# Advice for building this game table



## blueblade3000 (Aug 19, 2013)

I want to build this gaming table for a friend:

http://www.billiard-s.lviv.ua/~images/latvija_novus_1.jpg

The veneer/inlay is what I need advice on. Essentially, it is a board made up of light and dark areas, with even lighter wood for the lines/borders. I am thinking of using 1/4 inch ply, probably birch or maple, and removing the top layer of veneer in the areas that need to be a darker wood (with a router and straight bit), then veneering the darker wood onto the areas I removed. Does this sound like the right approach? Or should I be veneering the whole thing piece by piece? Thoughts? Thanks.


----------



## Fred Hargis (Apr 28, 2012)

If I were doing this, I'd be veneering the thing piece by piece. If you get your veneers cut correctly, and then taped together it should be quite a bit easier than the approach you described. I'd probably use a thicker plywood as well....1/2" may be enough, but that looks like it may be a s big as 4' by 4'. I doubt 1/4" would be stiff enough for a table that size, even with some underframing.


----------



## Steve Neul (Sep 2, 2011)

I agree with Fred, I would cut out the veneer and piece it together like a jig saw puzzle and tape it together so it is one sheet to laminate to a sheet of plywood. Make the sheet slightly larger than the plywood you are covering so you can trim it off after it dries. That way you wouldn't have to stick the veneer perfect on the plywood when you are gluing it. The picture looks like the dark wood is cherry and the narrow stripes are maybe maple. I can't make out the wood on the light fields. It looks a little more yellow than maple. Anyway you could use any wood, Just wet some scrap pieces to be sure you like the wood slection. The biggest problem is gluing it down. The easiest way would be to use contact cement however it doesn't work very well. If the plywood you veneer shrinks any the contact cement isn't strong enough to resist it and will bubble and wrinkle. A resin glue would be much better however you really need a proper press to glue it. A lot of folks use a vacuum press that works the best. You could jury rig a cold press by laying a sheet of plywood over the sheet you are gluing and put heavy timbers over it to clamp it down to your bench. You might put some kind of plastic between the top and the plywood in case some glue ozzes out. It would also be a good idea if you put a plain sheet of veneer on the bottom side.

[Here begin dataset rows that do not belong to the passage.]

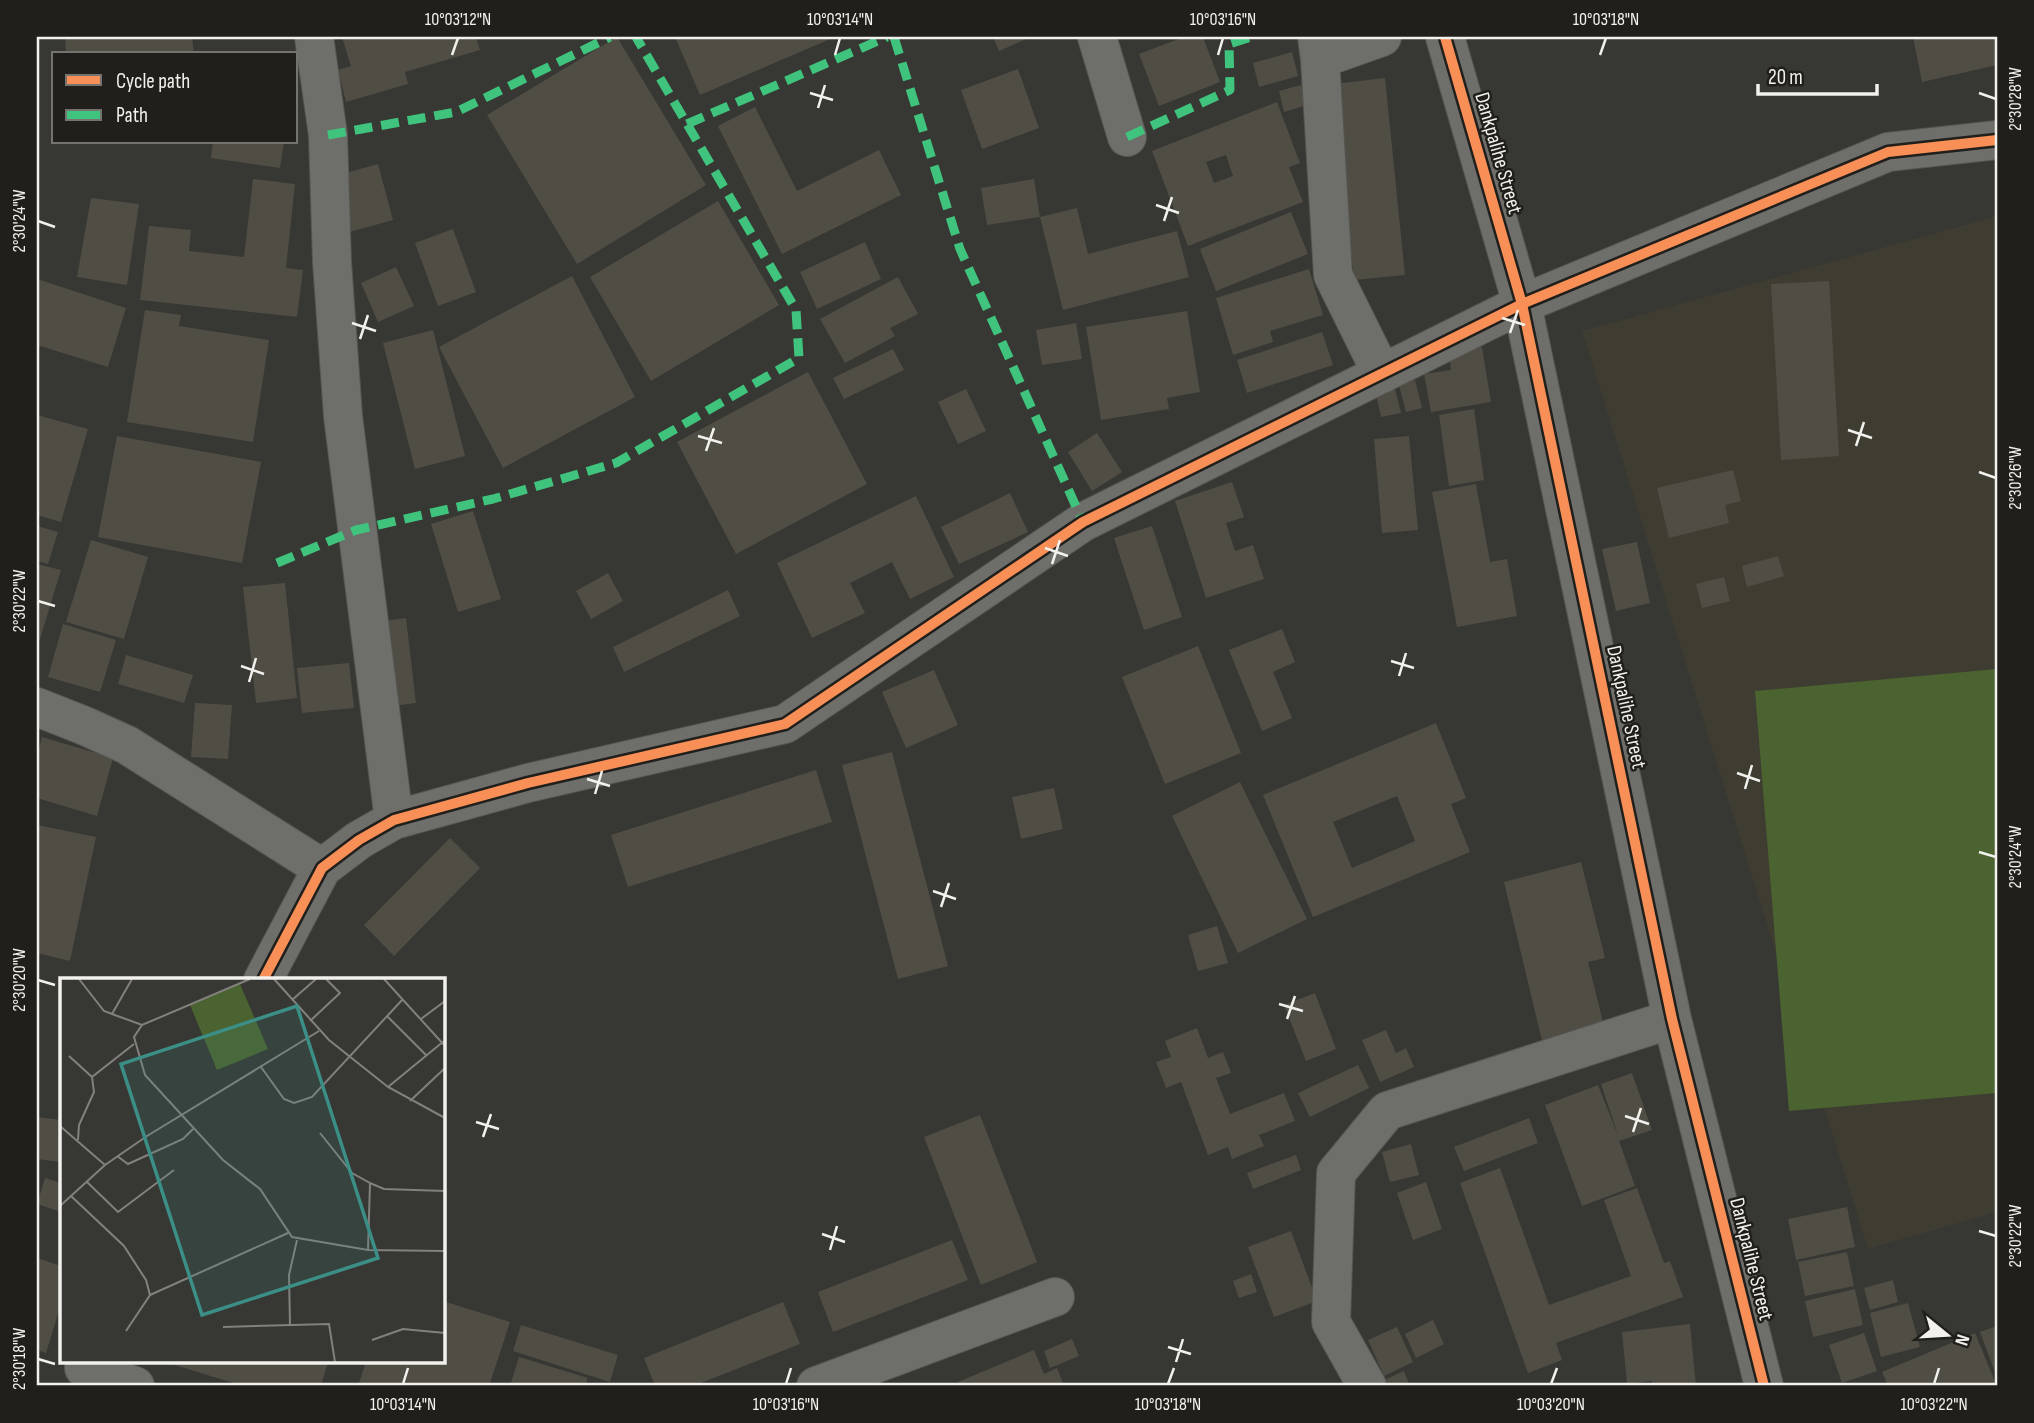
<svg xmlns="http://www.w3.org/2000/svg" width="2034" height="1423" font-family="'Sofia Sans Condensed',sans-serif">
<rect width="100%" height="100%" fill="#373733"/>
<path fill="#3f3d31" d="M1997 216V1212L1868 1249 1582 331Z"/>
<path fill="#4a6330" d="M1997 669V1093L1789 1111 1755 691Z"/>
<path fill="#504e44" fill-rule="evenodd" d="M65 37H192L194 54H66Z
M342 37H476L480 50 405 72 408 84 346 102 338 70 351 66Z
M617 37 706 185 577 264 487 115Z
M675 37H835L700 95Z
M993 37H1031L999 51Z
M1184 37H1203L1220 82 1159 106 1139 54Z
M1913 37H1997V65L1922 82Z
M1292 52 1298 76 1259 87 1253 63Z
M1018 69 1039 128 982 149 961 90Z
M1385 78 1405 275 1354 280 1334 84Z
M1301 85 1307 105 1284 112 1279 91Z
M1277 102 1300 163 1289 167 1303 202 1188 246 1152 151ZM1226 155 1233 176 1214 183 1206 162Z
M755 107 797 191 879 150 901 195 782 254 718 126Z
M213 142H284L280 168 211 158Z
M378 164 393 220 350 232 335 176Z
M253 179 295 184 286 268 303 270 297 317 140 300 149 226 191 230 189 251 244 257Z
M1034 179 1040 217 987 225 981 188Z
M91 198 139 204 127 285 77 277Z
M718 201 779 305 651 381 590 277Z
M1077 208 1088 254 1177 231 1189 277 1063 310 1040 217Z
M1291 212 1308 254 1216 291 1200 249Z
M453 229 476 292 438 306 415 243Z
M865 242 881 279 817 309 800 272Z
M396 267 414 306 378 322 361 283Z
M1309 269 1323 315 1270 331 1273 342 1233 355 1216 298Z
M572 276 635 397 503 468 439 347Z
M898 277 918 314 890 328 895 336 845 363 820 319Z
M37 279 126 308 108 367 37 345Z
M1829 281 1839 456 1781 460 1771 284Z
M145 310 181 315 179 326 269 340 253 442 127 422Z
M1187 311 1200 392 1167 398 1169 409 1101 420 1086 327Z
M1076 323 1082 359 1042 365 1036 330Z
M433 330 465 456 415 469 383 343Z
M1322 332 1333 365 1247 393 1237 360Z
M1482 347 1491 402 1431 412 1424 374 1451 370 1449 353Z
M893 349 904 370 844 399 833 378Z
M808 372 867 484 736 554 677 442Z
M1415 380 1422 408 1406 412 1399 385Z
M1394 385 1401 413 1381 417 1375 390Z
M966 389 986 431 958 444 938 402Z
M1474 409 1484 480 1449 486 1439 415Z
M37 415 88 429 61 522 37 515Z
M1097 433 1122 472 1092 491 1068 452Z
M117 436 261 462 242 563 98 537Z
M1409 436 1418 530 1382 533 1374 439Z
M1733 470 1741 501 1725 505 1729 523 1669 538 1657 488Z
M1232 482 1244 517 1226 523 1235 551 1253 545 1264 579 1206 598 1175 501Z
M1476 484 1490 562 1507 559 1517 616 1457 627 1432 492Z
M1010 493 1028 532 959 564 941 527Z
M916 496 954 577 910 599 892 562 850 583 865 613 812 638 777 563Z
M473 511 501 599 458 612 431 524Z
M37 526 58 532 48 564 37 561Z
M1152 526 1182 617 1144 630 1114 538Z
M91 540 148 557 124 639 66 622Z
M1637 542 1650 603 1616 611 1602 549Z
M1778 556 1784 576 1747 587 1742 566Z
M37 564 61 570 37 649Z
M608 573 623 601 591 619 576 591Z
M1724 577 1730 601 1702 608 1696 584Z
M285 583 297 698 256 703 243 587Z
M728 590 740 616 624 672 613 647Z
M406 618 416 703 384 707 375 622Z
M63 624 116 640 100 692 48 677Z
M1282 629 1295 662 1273 672 1292 718 1262 731 1229 650Z
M1198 646 1241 753 1165 784 1122 677Z
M126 655 193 675 184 703 118 684Z
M349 663 354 708 302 713 297 668Z
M934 670 958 725 906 748 882 692Z
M195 703 232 705 228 759 191 757Z
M1436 723 1466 798 1451 804 1470 852 1313 917 1263 795ZM1397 796 1415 841 1352 868 1333 822Z
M42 737 113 758 97 816 37 798V756Z
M892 752 948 966 898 979 842 765Z
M816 770 832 822 628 887 611 835Z
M1240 782 1307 919 1238 953 1172 816Z
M1054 788 1063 829 1021 839 1012 797Z
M37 825 96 837 70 961 37 953Z
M450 838 480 868 394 956 364 925Z
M1581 862 1605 958 1588 962 1605 1030 1543 1045 1504 882Z
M1217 926 1228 963 1198 971 1188 935Z
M1315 993 1336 1049 1306 1061 1284 1005Z
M1197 1028 1208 1058 1223 1052 1231 1073 1216 1078 1230 1114 1284 1093 1295 1121 1259 1135 1264 1146 1232 1159 1228 1147 1208 1155 1181 1082 1166 1088 1156 1062 1171 1057 1165 1041Z
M1386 1030 1396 1053 1406 1048 1414 1067 1380 1082 1362 1040Z
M1358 1065 1369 1088 1310 1117 1298 1093Z
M1632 1073 1652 1130 1619 1141 1635 1186 1582 1206 1545 1105 1598 1085 1619 1138 1601 1084Z
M980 1115 1037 1262 981 1285 924 1137Z
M37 1117 61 1120V1162L37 1159Z
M1529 1118 1538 1143 1464 1171 1454 1147Z
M1411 1144 1419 1175 1390 1182 1382 1152Z
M1296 1155 1301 1170 1253 1189 1247 1173Z
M1500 1168 1549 1305 1631 1276 1604 1200 1637 1188 1664 1263 1670 1261 1683 1297 1556 1343 1562 1360 1528 1373 1460 1183Z
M45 1178 61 1183V1212L37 1204Z
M1426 1182 1442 1229 1413 1240 1397 1193Z
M1847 1207 1855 1247 1796 1260 1788 1219Z
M1291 1231 1317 1301 1274 1317 1248 1247Z
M952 1240 968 1280 833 1332 818 1292Z
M1847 1252 1854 1286 1805 1296 1798 1262Z
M37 1258 61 1266V1304L46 1353 37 1350Z
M1251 1274 1257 1292 1239 1298 1233 1281Z
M1893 1280 1898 1302 1870 1310 1864 1288Z
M1855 1289 1863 1325 1813 1337 1805 1301Z
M443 1301 510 1322 489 1386H358L366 1362H443Z
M783 1302 800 1344 693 1386H655L644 1358Z
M1908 1303 1920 1347 1881 1357 1870 1313Z
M1433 1320 1444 1344 1416 1358 1405 1334Z
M1690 1324 1696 1386H1652V1381L1627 1384 1622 1332Z
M521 1325 618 1355 610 1382 513 1351Z
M1997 1326V1371L1995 1372 1980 1332Z
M1397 1327 1413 1362 1384 1376 1368 1340Z
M1864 1333 1877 1371 1842 1383 1829 1345Z
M1975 1333 1996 1384 1992 1386H1888L1882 1372Z
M1072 1339 1079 1356 1050 1368 1044 1351Z
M1034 1350 1044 1374 1057 1368 1064 1386H960L958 1382Z
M519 1357 588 1378 585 1386H510Z
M165 1362H328L321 1386H243Z
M1404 1371 1410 1386H1386L1384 1380Z"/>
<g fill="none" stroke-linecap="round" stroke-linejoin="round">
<defs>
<path id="street" d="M314 37 328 135 332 262 343 416 394 820
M1097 37 1127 137
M1317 37 1320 59 1333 275 1382 374
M1445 37 1522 304 1672 1019 1764 1386
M1320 59 1382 37
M37 707 85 726 127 745 322 868
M263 980 322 868 359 840 394 820 528 783 785 724 1083 522 1522 304 1888 152 1997 140
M84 1368 135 1386
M816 1386 1055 1297
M1367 1386 1331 1322 1336 1173 1387 1111 1672 1019"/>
</defs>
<use href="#street" stroke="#555552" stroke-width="40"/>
<use href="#street" stroke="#6e6e6b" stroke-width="38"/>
<path stroke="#40c37c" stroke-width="9" stroke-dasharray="18 9" stroke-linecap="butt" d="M894 37 960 249 1083 522
M687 124 887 37
M328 135 456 112 610 37
M1127 137 1230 90 1229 44 1251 37
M277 563 356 530 493 499 616 463 799 358 796 310 636 37"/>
<defs>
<path id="cycleway" d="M1445 37 1522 304 1672 1019 1764 1386
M263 980 322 868 359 840 394 820 528 783 785 724 1083 522 1522 304 1888 152 1997 140"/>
</defs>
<use href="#cycleway" stroke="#201f1c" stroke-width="15"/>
<use href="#cycleway" stroke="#f78f57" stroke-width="10"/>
</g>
<path fill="none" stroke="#f2f1ed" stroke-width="2.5" d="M452 55 458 38M835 55 840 38M1218 55 1223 38M1600 55 1606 38M810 93 833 100M1979 93 1996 99M818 108 825 85M1156 205 1179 213M38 221 55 227M1164 221 1172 197M1502 318 1525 325M352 323 376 331M1510 333 1518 310M360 339 368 315M1848 430 1872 438M698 436 722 443M1856 446 1864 422M706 451 714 428M1979 472 1996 478M1045 548 1068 556M1052 564 1060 540M38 601 55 606M1391 661 1414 668M241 666 264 674M1399 676 1406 653M249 682 256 658M1737 773 1760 781M587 779 610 786M1745 789 1752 765M595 794 602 771M1979 852 1996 857M933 891 956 899M941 907 949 883M38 980 55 985M1279 1004 1303 1011M1287 1019 1295 996M1625 1116 1649 1124M476 1122 499 1129M1633 1132 1641 1108M483 1137 491 1114M1979 1231 1996 1236M822 1234 845 1242M830 1250 837 1226M1168 1347 1191 1354M38 1359 55 1364M1176 1362 1183 1339M403 1384 408 1368M786 1384 791 1368M1168 1384 1174 1368M1551 1384 1557 1368M1934 1384 1939 1368"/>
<g text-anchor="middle" stroke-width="5" stroke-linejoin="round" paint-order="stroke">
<g font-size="21" fill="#f2f1ed" stroke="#201f1c">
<text transform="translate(1499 153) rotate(74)" y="7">Dankpalihe Street</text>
<text transform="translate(1627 707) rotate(78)" y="7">Dankpalihe Street</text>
<text transform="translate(1752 1259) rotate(76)" y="7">Dankpalihe Street</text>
</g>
</g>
<g transform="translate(60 978)">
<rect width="385" height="385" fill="#373733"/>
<path d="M180 6 208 71 157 92 130 27Z" fill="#4a6330"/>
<path fill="none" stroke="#82817d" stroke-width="2" d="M19 1 44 33 52 36 72 1M214 1 269 62 328 109 385 140M324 1 385 68M232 22 256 1M52 36 82 47 190 1M327 38 366 77M361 41 385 23M250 43 280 15 266 1M82 47 74 59 85 97 163 182 200 211 232 259 308 272 385 273M9 78 32 99M201 89 224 121 234 125 252 119 343 21M328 109 384 63M350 123 385 90M0 148 45 187M260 155 292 195 310 205M18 162 19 147 34 114 32 99 74 66M57 178 68 186 123 161 133 151M27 204 58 234 114 192M11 218 64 268 86 302 90 317 66 353M0 228 45 187 87 158 259 53M308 272 310 205 324 211 385 213M90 317 228 255M230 348 229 297 237 262M163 349 269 346 275 384M312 362 343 351 385 355"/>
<path fill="#3c8f87" fill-opacity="0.15" stroke="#3c8f87" stroke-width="3.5" d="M237 28 318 280 142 337 61 86Z"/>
<rect width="385" height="385" fill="none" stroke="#f2f1ed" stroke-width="3.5"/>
</g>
<rect width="2034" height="1423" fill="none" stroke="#201f1c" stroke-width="77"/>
<rect x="52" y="52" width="245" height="91" fill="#201f1c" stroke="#747370" stroke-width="2"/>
<rect x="66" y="75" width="35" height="10" fill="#f78f57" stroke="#747370" stroke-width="2"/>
<text x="116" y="88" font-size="21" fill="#f2f1ed">Cycle path</text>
<rect x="66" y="110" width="35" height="10" fill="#40c37c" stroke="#747370" stroke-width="2"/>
<text x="116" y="122" font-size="21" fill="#f2f1ed">Path</text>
<g transform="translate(1947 1335) rotate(108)" stroke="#201f1c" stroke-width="5" paint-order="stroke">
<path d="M0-5L12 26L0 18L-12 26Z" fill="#f2f1ed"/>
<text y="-10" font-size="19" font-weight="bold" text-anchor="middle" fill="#f2f1ed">N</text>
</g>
<path d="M1758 84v10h119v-10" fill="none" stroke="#f2f1ed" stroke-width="3.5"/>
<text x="1768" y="84" font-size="21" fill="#f2f1ed" stroke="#201f1c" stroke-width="5" paint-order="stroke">20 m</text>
<rect x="38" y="38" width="1958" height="1346" fill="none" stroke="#f2f1ed" stroke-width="2.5"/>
<g font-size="18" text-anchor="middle" fill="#f2f1ed">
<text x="458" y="25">10°03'12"N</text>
<text x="840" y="25">10°03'14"N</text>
<text x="1223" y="25">10°03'16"N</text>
<text x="1606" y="25">10°03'18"N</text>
<text transform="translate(2015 99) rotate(-90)" y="6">2°30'28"W</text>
<text transform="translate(19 221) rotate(-90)" y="6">2°30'24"W</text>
<text transform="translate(2015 478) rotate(-90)" y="6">2°30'26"W</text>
<text transform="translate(19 601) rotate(-90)" y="6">2°30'22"W</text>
<text transform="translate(2015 857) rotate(-90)" y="6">2°30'24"W</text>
<text transform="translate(19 980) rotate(-90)" y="6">2°30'20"W</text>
<text transform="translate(2015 1236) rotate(-90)" y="6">2°30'22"W</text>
<text transform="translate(19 1359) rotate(-90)" y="6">2°30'18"W</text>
<text x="403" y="1410">10°03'14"N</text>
<text x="786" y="1410">10°03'16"N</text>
<text x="1168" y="1410">10°03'18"N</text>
<text x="1551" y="1410">10°03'20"N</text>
<text x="1934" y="1410">10°03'22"N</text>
</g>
</svg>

By doing both sides you would run less risk of the top warping. When you finish the table be sure to use a finish that is non-yellowing because of the light colored wood. You could use most water base finishes or any acrylic finish such as a cab-acrylic lacquer. You could also use a pre-catalyzed lacquer or a fully catalyzed lacquer. Oil based finishes tend to yellow as they age as well as nitrocellulose lacquers.


----------



## blueblade3000 (Aug 19, 2013)

Thanks much, guys. I've never really worked with veneers, so your replies are incredibly helpful. I will follow your advice. Should be a fun project!


----------



## blueblade3000 (Aug 19, 2013)

Just to clarify, would you tape all pieces together and lay as one? I've never taped up veneers, but it seems like it would be difficult with the thin white lines. I imagine laying the larger areas as one, then routing for the lines after that's laid, but if you tell me different, I'll give it a shot. 

Another question: Apparently there are different types of veneer tape. What would be appropriate for this job, with a resin glue? 

I'm sure I'll be back once I get started with more questions! Thanks.


----------